The following article is reprinted with permission from the PEER Network newsletter:
In recent years, many people have stressed making wills and establishing bequests as the cornerstone of planned giving in the local church. In fact, the first Sunday of May is “Wills Emphasis Sunday” in the Presbyterian Church (USA), when many congregations hold estate planning seminars to educate their members on how and why to make wills and write bequests. Clearly, a bequest is one of the best ways to make a planned gift: it becomes the centerpiece in expressing one’s lifelong values and commitments as part of one’s will.
Nevertheless, encouraging bequests can be a challenge. Bequests, by definition, are part of a larger estate plan, which can be intimidating to many people. Focusing exclusively on bequests in a planned giving ministry may make some members feel they must finalize all their end-of-life plans in order to participate. Or, they may already have a strong estate plan in place and are reluctant to go through the process and costs of revising it in order to add a bequest to the church. Thus, it is important to know that there are simple, quick, and free alternatives for those who wish to remember the church through their estate but either are not prepared to go through a full-blown estate planning process or to change their current will.
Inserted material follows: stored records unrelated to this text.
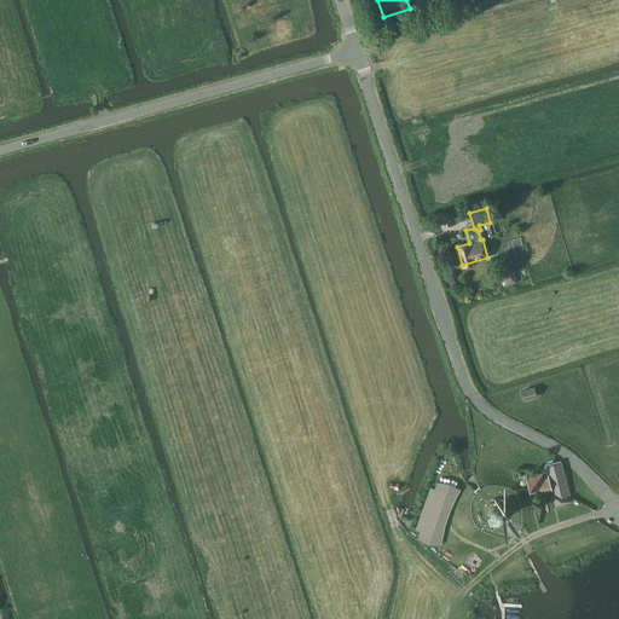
[(516,282),(513,270),(502,273),(504,284),(516,282)]
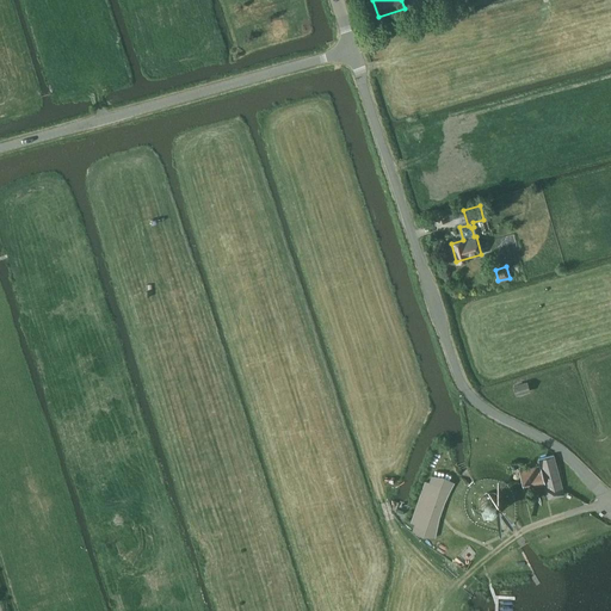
[(530,392),(528,382),(514,386),(517,395),(530,392)]
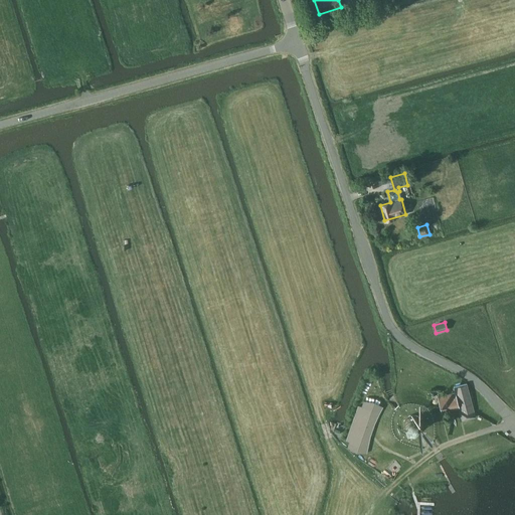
[(467,383),(454,387),(456,392),(460,408),(463,421),(476,418),(475,413),(467,383)]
One of the best and easiest ways to make a planned gift is to make the church the beneficiary of a retirement plan. IRAs, 401(k)s, and other qualified retirement plans can hold considerable assets that have been accumulated through a long discipline of investment and resulting tax-free growth. However, those retirement plan assets are taxable income to heirs and may also be subject to estate taxes, which means that a significant portion of them will never make it into the hands of one’s heirs. On the other hand, those assets pass through tax-free to the church if it is designated as the beneficiary, and they also reduce the value of the estate and thus its exposure to estate taxes. Even better, this kind of planned gift can be made as simply as requesting a beneficiary designation form from the plan and listing the church; there are no lawyers, no notaries, no fees. Some plans, such as TIAA-CREF, even allow you to make the change online!
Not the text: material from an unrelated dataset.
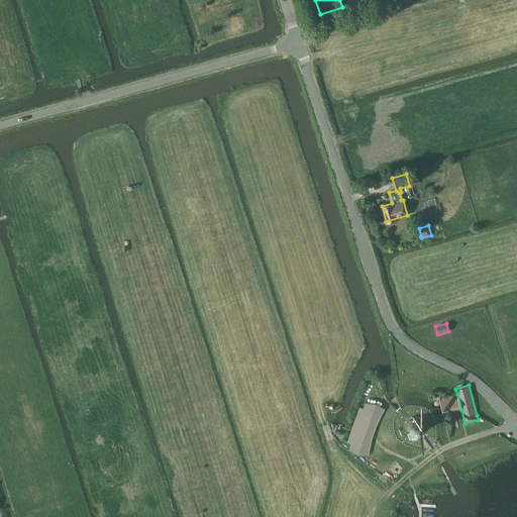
[(440,398),(439,399),(443,415),(461,410),(457,394),(440,398)]
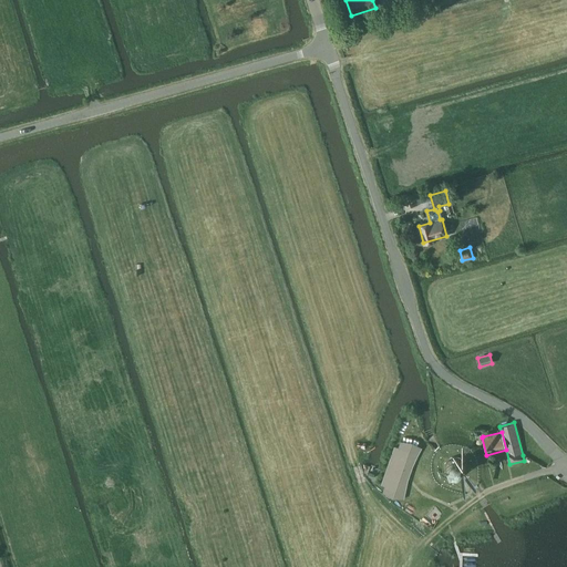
[(393,498),(404,500),(409,481),(412,468),(422,449),(413,443),(401,441),(399,447),(395,446),(382,485),(385,486),(383,492),(393,498)]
Another set of excellent alternatives to bequests center on life insurance policies. The simplest choice is to make the church the full or partial beneficiary of an existing life insurance policy; this means that his or her estate will be credited with a charitable deduction for the amount that goes to the church at the time of death. Going a step further, the member can actually donate a “paid-up” policy (one on which no further premiums are being paid) to the church, making the church both the owner and the beneficiary. The church would then get the policy payments at the time of death, but the donor gets an income tax deduction equal to the value of the premiums paid or the replacement value of the policy, whichever is lesser.
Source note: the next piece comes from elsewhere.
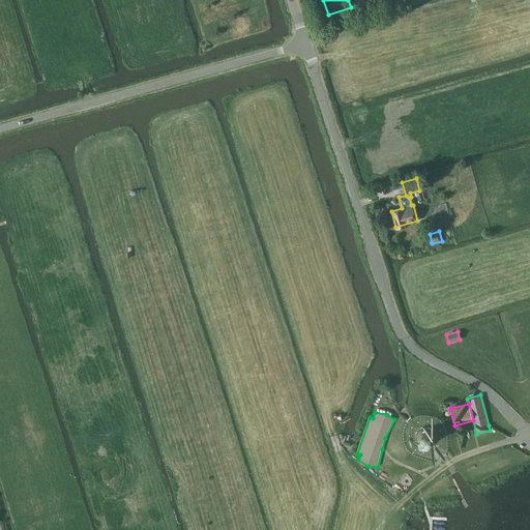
[(416,434),(415,438),(416,442),(418,445),(422,447),(427,448),(431,447),(432,445),(433,444),(435,442),(435,441),(436,439),(436,438),(435,434),(433,431),(430,429),(425,428),(421,429),(418,431),(416,434)]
With these options in mind, you should be able to attract a whole new circle of participants in the planned giving ministry of your church beyond those who have made the more familiar commitments of bequests or annuities. Perhaps “Wills Alternative Sunday” is too much, but start educating your congregation on these alternatives and see what fruit it bears!
The Reverend JC Austin is a PEER board member and Associate Pastor for Evangelism and Stewardship, Madison Avenue Presbyterian Church, New York NY.